Set task 1: Summarize the message on BOCU-1 and SCSU in three sentences.
Set task 2: Write out the part of the message on BOCU-1 and SCSU starting at "My understanding is" and ending at "false when measured.".
Set task 3: Continue the message on BOCU-1 and SCSU from the point where it stops.

Document:
====
Re: BOCU-1, SCSU, etc. from Henri Sivonen on 2008-01-29 (public-html-comments@w3.org from January 2008)

From: Henri Sivonen <hsivonen@iki.fi>
Date: Tue, 29 Jan 2008 11:24:34 +0200
To: Brian Smith <brian@briansmith.org>
Cc: <public-html-comments@w3.org>
Message-Id: <6EDFC318-60EC-460E-883A-93FF81774528@iki.fi>
Disclaimer: Still not a WG response.

On Jan 28, 2008, at 20:38, Brian Smith wrote:

> Maybe we have a misunderstanding. Does the qualification "If the
> document does not start with a BOM, and if its encoding is not
> explicitly given by Content-Type metadata..." apply to the restriction
> against BOCU-1 and SCSU? If so, then I have no argument with that,
> except that the wording should be clearer. However, right now the
> wording reads as though an HTML 5 document must never be in one of  
> these
> encodings, even if the encoding is denoted in the Content-Type  
> header or
> the BOM.

My understanding is that HTML 5 bans these post-UTF-8 second-system  
Unicode encodings no matter where you might declare the use.

> Henri Sivonen wrote:
>> The most common claims about the non-compactness of UTF-8
>> turn out to be false when measured.
>
> I agree that for Wikipedia and news sites, there isn't an huge  
> advantage
> in using SCSU or BOCU.  But, web browsers, Wikipedia, and news sites  
> are
> not the only applications of HTML.
====
(Data listing)
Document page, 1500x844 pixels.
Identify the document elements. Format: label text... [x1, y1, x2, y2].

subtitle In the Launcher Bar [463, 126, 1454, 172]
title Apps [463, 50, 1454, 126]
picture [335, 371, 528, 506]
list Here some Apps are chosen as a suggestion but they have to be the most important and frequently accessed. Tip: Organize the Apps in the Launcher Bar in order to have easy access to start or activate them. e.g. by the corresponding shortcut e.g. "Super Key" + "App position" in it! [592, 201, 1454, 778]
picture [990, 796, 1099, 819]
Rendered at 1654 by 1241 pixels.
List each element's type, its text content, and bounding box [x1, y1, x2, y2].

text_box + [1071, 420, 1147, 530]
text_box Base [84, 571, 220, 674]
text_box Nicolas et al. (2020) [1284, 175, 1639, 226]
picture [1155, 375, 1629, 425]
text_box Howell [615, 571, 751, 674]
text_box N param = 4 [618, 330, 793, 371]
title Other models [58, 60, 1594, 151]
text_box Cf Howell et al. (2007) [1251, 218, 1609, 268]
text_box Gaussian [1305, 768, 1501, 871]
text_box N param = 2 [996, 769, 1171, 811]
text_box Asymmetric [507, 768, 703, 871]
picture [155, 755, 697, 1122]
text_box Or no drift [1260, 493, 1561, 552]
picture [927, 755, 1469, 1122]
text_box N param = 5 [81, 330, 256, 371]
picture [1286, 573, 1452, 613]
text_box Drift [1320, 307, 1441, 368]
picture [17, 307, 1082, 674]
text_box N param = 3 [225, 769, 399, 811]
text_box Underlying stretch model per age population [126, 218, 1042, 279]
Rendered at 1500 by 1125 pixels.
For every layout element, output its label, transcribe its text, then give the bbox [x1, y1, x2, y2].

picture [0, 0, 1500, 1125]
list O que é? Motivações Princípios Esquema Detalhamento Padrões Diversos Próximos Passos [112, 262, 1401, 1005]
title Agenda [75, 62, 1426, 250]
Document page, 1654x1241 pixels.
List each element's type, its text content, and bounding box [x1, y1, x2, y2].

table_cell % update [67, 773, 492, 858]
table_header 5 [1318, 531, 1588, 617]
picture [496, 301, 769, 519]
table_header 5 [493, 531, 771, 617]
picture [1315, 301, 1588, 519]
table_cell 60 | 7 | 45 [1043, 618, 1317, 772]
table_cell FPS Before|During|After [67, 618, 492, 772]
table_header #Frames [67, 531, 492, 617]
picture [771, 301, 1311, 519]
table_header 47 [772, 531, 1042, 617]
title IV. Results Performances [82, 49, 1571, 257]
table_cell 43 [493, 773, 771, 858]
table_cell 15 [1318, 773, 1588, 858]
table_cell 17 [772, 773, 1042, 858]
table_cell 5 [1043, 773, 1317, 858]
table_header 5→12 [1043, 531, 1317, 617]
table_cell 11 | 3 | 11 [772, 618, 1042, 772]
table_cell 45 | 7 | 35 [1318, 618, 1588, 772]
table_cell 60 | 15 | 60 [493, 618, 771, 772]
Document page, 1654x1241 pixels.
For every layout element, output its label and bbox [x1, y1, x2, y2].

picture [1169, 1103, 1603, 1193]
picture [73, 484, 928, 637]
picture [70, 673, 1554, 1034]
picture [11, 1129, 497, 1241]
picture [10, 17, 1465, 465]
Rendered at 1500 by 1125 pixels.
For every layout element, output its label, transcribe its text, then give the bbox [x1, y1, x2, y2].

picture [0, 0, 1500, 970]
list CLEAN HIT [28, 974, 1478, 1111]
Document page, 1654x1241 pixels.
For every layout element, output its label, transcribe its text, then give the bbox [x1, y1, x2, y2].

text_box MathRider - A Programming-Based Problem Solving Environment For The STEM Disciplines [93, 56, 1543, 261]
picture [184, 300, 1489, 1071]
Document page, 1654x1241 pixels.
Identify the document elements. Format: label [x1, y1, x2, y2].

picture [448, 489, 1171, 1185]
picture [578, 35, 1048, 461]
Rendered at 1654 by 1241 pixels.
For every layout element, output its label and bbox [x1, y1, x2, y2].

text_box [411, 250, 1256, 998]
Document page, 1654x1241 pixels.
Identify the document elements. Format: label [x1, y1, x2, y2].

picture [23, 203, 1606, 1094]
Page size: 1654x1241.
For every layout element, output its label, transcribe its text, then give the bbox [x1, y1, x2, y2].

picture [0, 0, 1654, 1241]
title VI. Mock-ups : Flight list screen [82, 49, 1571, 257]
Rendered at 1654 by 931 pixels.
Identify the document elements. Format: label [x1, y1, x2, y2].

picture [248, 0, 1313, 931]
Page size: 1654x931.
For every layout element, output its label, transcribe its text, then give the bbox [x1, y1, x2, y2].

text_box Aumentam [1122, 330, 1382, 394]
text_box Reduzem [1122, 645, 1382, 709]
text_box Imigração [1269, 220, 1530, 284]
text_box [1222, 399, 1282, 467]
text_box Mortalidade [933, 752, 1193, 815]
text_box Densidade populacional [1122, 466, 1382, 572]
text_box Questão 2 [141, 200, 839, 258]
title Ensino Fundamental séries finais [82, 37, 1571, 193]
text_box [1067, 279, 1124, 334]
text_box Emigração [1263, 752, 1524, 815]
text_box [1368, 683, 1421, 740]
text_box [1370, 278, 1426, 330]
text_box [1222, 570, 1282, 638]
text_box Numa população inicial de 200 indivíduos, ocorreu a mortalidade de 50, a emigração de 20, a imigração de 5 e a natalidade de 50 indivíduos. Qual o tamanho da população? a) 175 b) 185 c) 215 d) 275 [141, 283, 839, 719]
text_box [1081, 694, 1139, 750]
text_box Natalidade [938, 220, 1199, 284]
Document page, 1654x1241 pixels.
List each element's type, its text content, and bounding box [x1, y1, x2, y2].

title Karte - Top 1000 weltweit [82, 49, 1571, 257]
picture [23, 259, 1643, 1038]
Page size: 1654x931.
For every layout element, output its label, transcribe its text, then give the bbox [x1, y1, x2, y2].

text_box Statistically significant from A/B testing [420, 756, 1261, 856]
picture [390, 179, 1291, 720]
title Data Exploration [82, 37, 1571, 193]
====
Right answer 1: Brian Smith asks whether the qualification about a document lacking a BOM and lacking an encoding given by Content-Type metadata applies to the restriction against BOCU-1 and SCSU, and says the wording currently reads as though an HTML 5 document must never use these encodings. Henri Sivonen replies that, as he understands it, HTML 5 bans these encodings no matter where their use is declared. Smith agrees that SCSU or BOCU offer no huge advantage for Wikipedia and news sites but points out that web browsers, Wikipedia, and news sites are not the only applications of HTML.

Right answer 2:
My understanding is that HTML 5 bans these post-UTF-8 second-system  
Unicode encodings no matter where you might declare the use.

> Henri Sivonen wrote:
>> The most common claims about the non-compactness of UTF-8
>> turn out to be false when measured.

Right answer 3:
Running wide-scale encoding studies isn't my job really. Since I  
happen to be interested in this subject matter, I studied the matter  
on a hobby basis my own time without automation on a small scale. (I  
did test more than one language, though: Thai, Malayalam, Tamil,  
Japanese and Chinese.) This together with my even more ad hoc prior  
tests with real Japanese pages and measuring UTF-8 vs. UTF-16 was  
enough to convince me that in the presence of real-world markup, the  
conventional wisdom about the non-compactness of UTF-8 is just a myth  
that needs to be busted.

The applications of HTML that need to be considered are the  
applications on the public Web. I would be interesting to see a large- 
scale study of the compactness of UTF-8 vs. UTF-16 vs. BOCU-1 vs. SCSU  
vs. well-supported applicable legacy encodings vs. and all of them  
gzipped as applied to real-world *Web* content. (Running tests on  
plain-text novels from Project Gutenberg or on the Bible are wrong if  
the goal is to study applicability to general Web content.) That might  
be an interesting 20% time project for a Googler.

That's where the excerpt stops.